Laity can lead the way

Laity can lead the way

Over the past month or so I have had cause to ask myself: “Who are the people in the church who will be key in enabling the Synod to live out God’s vision for it, ‘Moving with God – Transforming communities’”?

In the last month as I have moved around and shared with different people, what I already believed has been confirmed over and over again. The key people are not ministers of the word, deacons or people in specified ministries.

As significant as these people are, God’s vision will only ever look like something seen through the wrong end of the binoculars if we focus our hope on their work and ministry.

The key people are the lay people in the church’s congregations and faith communities responding to the call of God in their lives.

We need to take seriously the idea of the “priesthood of all believers”.

Let me share some stories.

I preached at the 190th anniversary of the Castlereagh Church and what spoke to me was the story of that congregation’s beginnings.

John Lees built the original chapel at Castlereagh so that the people in that remote district could gather in a place close at hand and experience the grace of God as he had experienced it. Ministers came from time to time to preach, to encourage and to guide but it was lay people who planted the church and ensured that the body of Christ was evident in that place.

I was at a meeting in Forbes seeking to address issues of drought relief and I heard the story of the congregation at Cookamidgera — six to 12 people who have been part of “Project Reconnect” in which, over a number years, they have been focusing on reconnecting with God, reconnecting with each other and reconnecting with the community.

As a result of working together on the program, they decided that they could put on a Christmas community event.
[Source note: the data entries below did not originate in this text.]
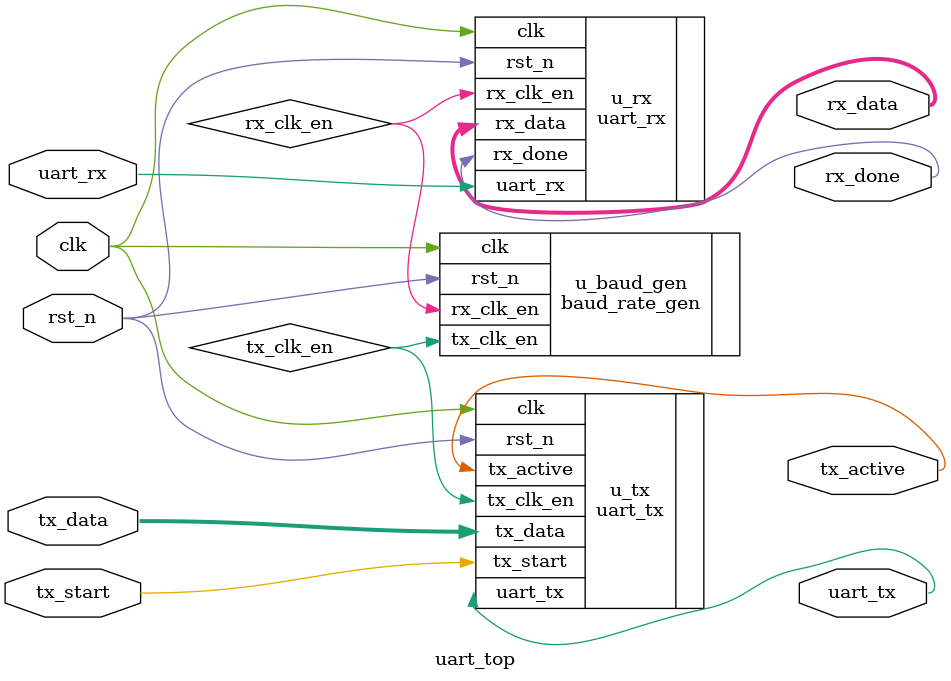
<source format=v>
module uart_top #(
    parameter CLK_FREQ = 50000000,
    parameter BAUD_RATE = 9600
)(
    input  wire       clk,
    input  wire       rst_n,
    
    // TX Interface
    input  wire       tx_start,
    input  wire [7:0] tx_data,
    output wire       tx_active,
    output wire       uart_tx, 
    
    // RX Interface
    input  wire       uart_rx, 
    output wire       rx_done,
    output wire [7:0] rx_data
);

    wire rx_clk_en;
    wire tx_clk_en;

    // Instance of Baud Rate Generator
    baud_rate_gen #(
        .CLK_FREQ(CLK_FREQ),
        .BAUD_RATE(BAUD_RATE)
    ) u_baud_gen (
        .clk(clk),
        .rst_n(rst_n),
        .rx_clk_en(rx_clk_en),
        .tx_clk_en(tx_clk_en)
    );

    // Instance of UART Transmitter
    uart_tx u_tx (
        .clk(clk),
        .rst_n(rst_n),
        .tx_clk_en(tx_clk_en),
        .tx_start(tx_start),
        .tx_data(tx_data),
        .tx_active(tx_active),
        .uart_tx(uart_tx)
    );

    // Instance of UART Receiver
    uart_rx u_rx (
        .clk(clk),
        .rst_n(rst_n),
        .rx_clk_en(rx_clk_en),
        .uart_rx(uart_rx),
        .rx_done(rx_done),
        .rx_data(rx_data)
    );

endmodule

</source>
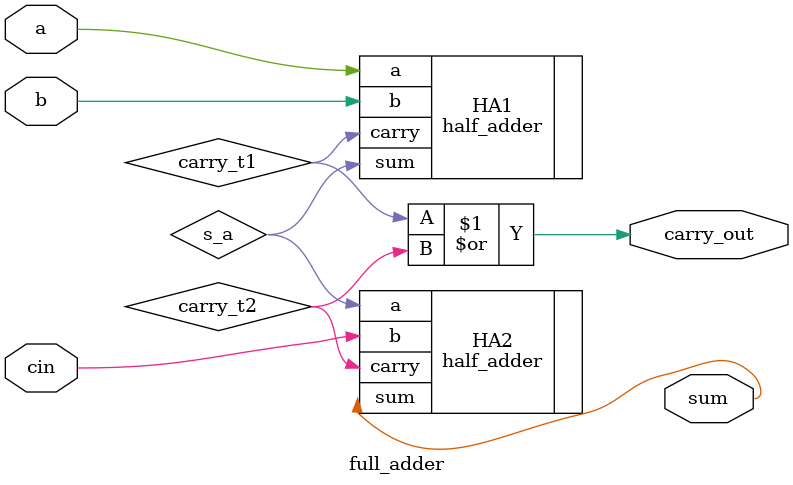
<source format=v>
module full_adder(
input a,b,cin,
output sum,carry_out
);
wire s_a,carry_t1,carry_t2;
half_adder HA1(.a(a),.b(b),.sum(s_a),.carry(carry_t1));
half_adder HA2(.a(s_a),.b(cin),.sum(sum),.carry(carry_t2));
assign carry_out=carry_t1|carry_t2;


endmodule

</source>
They did so with the help of the congregation at Parkes.

That was so successful they decided they could do one themselves and they put on a community barbecue in a hamlet of maybe 20 houses to which about 200 people came: a sign of hope in the midst of the dry despair of drought; a courageous step of grace that is about moving with God transforming communities.

Cookamidgera is planning another community event for Christmas this year.

I was at a Sydney Presbytery meeting and I heard the story of the “Green Church” at Maroubra Junction and how the concerns of lay people within a congregation for the world we live in, for God’s creation, led to many initiatives within the church community; from water tanks to car sharing and, significantly, a way of connecting with the community through shared concerns.

At a Community Fun Day put on by the congregation (a gift to the community which wasn’t about raising money — an act of grace — another story) a climate change activist who thought he would never find himself inside a church couldn’t believe he was handing out Green Church tee-shirts and promoting Green Church alongside church people.

This is a gospel story: having the courage to take hold of new ways of making the gospel come to life in the world in which we live. It is moving with God in our times that we may transform communities and ultimately the world.

If we reflect on the gospel story, we discover that the Christian Church was a movement of lay-people; lay people who, I would contend, were trained but not ordained.

This is not an argument against ordination but rather an argument for a trained, equipped, educated, spiritually-aware laity ready and encouraged to lead in mission, to live out a life of grace in the community in which they live, to respond to the call of God on their lives with a sense that they, as followers of Jesus, have the authority to speak and act in his name.

A key role of the ordained is to enable this to happen.

If we are serious about God’s vision for the Uniting Church, if we are serious about God’s desire to transform communities, we need the grace to let go of old ideas and models of being church and being in ministry; we need the courage to move into a way of being church and sharing ministry that maybe feels threatening but which will enable us to live the vision.